Reproduce verbatim every line of the data below, from the line containing "Target: **duodenum**. Output" through the end of the data, including both of those lines.

Saved data entries
************
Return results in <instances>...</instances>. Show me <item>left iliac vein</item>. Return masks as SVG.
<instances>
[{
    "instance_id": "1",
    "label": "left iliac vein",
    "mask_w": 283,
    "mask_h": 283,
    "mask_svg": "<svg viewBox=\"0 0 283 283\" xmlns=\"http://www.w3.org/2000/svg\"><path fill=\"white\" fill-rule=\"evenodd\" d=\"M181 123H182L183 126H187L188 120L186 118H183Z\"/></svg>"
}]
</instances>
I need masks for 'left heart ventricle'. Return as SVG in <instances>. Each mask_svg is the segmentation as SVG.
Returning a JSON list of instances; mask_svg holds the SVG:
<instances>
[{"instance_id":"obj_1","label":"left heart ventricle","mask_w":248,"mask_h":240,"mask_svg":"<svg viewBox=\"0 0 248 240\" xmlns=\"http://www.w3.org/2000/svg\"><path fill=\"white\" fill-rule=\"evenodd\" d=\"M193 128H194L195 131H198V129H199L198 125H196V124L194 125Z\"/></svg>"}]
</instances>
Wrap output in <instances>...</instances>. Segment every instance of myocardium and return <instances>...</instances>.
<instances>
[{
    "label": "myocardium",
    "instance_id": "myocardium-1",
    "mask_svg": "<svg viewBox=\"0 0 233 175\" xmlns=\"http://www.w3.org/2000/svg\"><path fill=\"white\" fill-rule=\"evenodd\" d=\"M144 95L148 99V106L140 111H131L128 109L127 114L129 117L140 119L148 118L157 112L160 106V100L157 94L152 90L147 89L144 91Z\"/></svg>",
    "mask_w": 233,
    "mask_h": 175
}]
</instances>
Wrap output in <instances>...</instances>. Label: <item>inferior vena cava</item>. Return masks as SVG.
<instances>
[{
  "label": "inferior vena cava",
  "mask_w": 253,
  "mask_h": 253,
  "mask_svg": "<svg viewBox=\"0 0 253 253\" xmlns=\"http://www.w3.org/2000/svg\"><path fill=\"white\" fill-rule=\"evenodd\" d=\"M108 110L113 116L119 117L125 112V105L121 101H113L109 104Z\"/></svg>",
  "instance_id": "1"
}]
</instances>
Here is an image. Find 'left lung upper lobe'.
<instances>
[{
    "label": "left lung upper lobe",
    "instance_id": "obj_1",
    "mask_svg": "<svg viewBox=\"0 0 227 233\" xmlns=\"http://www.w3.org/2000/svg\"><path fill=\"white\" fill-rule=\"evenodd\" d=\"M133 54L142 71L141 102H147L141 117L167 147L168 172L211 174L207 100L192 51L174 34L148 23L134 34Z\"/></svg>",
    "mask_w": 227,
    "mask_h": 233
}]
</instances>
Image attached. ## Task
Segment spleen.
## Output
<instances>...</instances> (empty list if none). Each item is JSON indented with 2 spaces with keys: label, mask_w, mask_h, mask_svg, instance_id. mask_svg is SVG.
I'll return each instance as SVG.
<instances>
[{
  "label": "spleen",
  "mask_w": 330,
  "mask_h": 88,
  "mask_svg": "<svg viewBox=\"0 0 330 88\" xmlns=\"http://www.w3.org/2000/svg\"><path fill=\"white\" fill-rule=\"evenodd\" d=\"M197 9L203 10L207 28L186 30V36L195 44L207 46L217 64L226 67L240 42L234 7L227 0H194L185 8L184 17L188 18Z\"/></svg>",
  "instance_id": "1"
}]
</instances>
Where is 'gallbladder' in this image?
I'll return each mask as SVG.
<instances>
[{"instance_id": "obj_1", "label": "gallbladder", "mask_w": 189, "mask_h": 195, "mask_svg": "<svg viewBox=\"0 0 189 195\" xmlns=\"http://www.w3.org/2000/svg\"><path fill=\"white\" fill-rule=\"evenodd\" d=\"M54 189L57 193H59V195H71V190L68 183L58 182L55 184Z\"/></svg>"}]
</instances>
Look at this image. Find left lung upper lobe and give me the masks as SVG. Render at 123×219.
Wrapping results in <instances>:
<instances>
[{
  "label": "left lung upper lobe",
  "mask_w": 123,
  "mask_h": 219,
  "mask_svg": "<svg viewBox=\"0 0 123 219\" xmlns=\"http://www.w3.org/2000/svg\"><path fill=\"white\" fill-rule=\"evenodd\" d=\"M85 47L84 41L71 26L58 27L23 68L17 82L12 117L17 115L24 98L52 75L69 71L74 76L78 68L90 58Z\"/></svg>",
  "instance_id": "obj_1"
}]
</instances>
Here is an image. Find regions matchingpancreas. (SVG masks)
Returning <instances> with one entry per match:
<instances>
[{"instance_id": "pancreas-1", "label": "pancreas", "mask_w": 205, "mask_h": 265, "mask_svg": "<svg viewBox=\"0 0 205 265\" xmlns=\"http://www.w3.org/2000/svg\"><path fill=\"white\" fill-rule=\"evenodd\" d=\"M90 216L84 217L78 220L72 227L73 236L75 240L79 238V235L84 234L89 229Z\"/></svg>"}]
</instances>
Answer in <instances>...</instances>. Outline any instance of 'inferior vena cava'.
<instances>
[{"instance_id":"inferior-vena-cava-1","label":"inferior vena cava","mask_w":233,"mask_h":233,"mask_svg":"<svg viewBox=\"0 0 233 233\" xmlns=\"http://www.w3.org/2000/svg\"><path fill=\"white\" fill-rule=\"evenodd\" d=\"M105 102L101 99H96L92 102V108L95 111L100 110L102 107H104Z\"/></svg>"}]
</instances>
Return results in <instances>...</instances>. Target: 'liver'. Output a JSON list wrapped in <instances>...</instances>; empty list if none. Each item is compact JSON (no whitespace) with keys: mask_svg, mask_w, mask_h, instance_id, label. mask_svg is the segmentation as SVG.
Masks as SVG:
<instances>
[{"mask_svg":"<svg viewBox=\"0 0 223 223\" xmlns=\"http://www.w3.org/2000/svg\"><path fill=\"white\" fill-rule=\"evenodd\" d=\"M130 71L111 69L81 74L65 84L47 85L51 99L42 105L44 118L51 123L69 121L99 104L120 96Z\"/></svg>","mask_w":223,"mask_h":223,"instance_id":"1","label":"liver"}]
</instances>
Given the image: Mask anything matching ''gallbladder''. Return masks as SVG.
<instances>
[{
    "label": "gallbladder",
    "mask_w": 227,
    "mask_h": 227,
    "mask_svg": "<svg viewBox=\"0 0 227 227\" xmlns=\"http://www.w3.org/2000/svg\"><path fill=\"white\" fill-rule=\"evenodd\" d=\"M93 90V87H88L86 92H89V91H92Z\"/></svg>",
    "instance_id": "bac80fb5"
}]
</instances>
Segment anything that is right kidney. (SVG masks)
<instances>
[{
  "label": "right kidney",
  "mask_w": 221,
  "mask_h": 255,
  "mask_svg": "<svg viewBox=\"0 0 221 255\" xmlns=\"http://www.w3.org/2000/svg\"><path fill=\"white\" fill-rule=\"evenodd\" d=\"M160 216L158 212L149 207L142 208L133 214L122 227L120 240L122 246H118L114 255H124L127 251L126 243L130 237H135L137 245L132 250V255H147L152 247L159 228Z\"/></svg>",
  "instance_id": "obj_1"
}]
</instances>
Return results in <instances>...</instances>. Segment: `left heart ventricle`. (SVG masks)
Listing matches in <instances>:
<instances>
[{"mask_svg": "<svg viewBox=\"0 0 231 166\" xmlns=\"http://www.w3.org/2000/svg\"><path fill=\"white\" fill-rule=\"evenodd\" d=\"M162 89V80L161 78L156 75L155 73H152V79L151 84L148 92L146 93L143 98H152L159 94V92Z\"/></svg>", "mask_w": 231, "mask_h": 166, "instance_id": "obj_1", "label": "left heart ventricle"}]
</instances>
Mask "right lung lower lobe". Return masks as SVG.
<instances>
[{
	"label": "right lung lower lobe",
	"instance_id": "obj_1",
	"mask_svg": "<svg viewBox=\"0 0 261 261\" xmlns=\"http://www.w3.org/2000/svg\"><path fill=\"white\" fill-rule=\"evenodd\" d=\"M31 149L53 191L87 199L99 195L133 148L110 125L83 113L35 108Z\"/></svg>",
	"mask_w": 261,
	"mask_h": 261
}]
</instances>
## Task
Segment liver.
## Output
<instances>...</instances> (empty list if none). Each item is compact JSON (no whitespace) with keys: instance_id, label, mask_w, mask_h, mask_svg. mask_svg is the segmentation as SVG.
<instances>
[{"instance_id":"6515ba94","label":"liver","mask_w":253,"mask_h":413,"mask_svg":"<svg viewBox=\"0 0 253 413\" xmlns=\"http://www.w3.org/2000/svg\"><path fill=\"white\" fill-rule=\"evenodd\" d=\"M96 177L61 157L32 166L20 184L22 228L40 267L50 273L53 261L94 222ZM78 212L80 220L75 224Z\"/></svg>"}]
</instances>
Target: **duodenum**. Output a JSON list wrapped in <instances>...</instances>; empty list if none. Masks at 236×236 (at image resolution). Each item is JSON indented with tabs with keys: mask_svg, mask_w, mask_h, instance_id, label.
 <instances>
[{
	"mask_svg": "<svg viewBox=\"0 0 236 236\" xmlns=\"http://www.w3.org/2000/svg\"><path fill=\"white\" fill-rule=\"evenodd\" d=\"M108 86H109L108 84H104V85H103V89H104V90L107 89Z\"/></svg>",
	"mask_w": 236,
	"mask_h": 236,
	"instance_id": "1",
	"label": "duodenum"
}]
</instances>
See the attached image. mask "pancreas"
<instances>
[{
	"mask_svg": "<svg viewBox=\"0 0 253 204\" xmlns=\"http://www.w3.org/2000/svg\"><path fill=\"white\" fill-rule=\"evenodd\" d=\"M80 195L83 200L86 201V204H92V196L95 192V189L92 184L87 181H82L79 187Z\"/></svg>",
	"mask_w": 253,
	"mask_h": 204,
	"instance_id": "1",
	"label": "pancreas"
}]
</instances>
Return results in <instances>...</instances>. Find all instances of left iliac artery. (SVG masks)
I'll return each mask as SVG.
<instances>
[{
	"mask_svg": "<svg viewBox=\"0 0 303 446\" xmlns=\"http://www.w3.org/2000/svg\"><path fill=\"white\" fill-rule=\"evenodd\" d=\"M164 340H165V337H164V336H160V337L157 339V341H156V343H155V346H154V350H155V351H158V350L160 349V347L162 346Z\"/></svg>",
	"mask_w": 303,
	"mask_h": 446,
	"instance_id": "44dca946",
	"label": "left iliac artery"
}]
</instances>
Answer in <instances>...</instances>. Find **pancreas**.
************
§ **Written response**:
Target: **duodenum**. Output a JSON list wrapped in <instances>...</instances>; empty list if none. Masks at 236×236 (at image resolution). Each item is JSON indented with tabs with keys: mask_svg, mask_w, mask_h, instance_id, label.
 <instances>
[{
	"mask_svg": "<svg viewBox=\"0 0 236 236\" xmlns=\"http://www.w3.org/2000/svg\"><path fill=\"white\" fill-rule=\"evenodd\" d=\"M108 86H109L108 84H104V85H103V89H104V90L107 89Z\"/></svg>",
	"mask_w": 236,
	"mask_h": 236,
	"instance_id": "1",
	"label": "duodenum"
}]
</instances>
See the attached image. mask "pancreas"
<instances>
[{
	"mask_svg": "<svg viewBox=\"0 0 253 204\" xmlns=\"http://www.w3.org/2000/svg\"><path fill=\"white\" fill-rule=\"evenodd\" d=\"M80 195L83 200L86 201V204H92V196L95 192V189L92 184L87 181H82L79 187Z\"/></svg>",
	"mask_w": 253,
	"mask_h": 204,
	"instance_id": "1",
	"label": "pancreas"
}]
</instances>
Return results in <instances>...</instances>. Find all instances of left iliac artery. (SVG masks)
I'll return each mask as SVG.
<instances>
[{
	"mask_svg": "<svg viewBox=\"0 0 303 446\" xmlns=\"http://www.w3.org/2000/svg\"><path fill=\"white\" fill-rule=\"evenodd\" d=\"M164 340H165V337H164V336H160V337L157 339V341H156V343H155V346H154V350H155V351H158V350L160 349V347L162 346Z\"/></svg>",
	"mask_w": 303,
	"mask_h": 446,
	"instance_id": "44dca946",
	"label": "left iliac artery"
}]
</instances>
Answer in <instances>...</instances>. Find **pancreas**.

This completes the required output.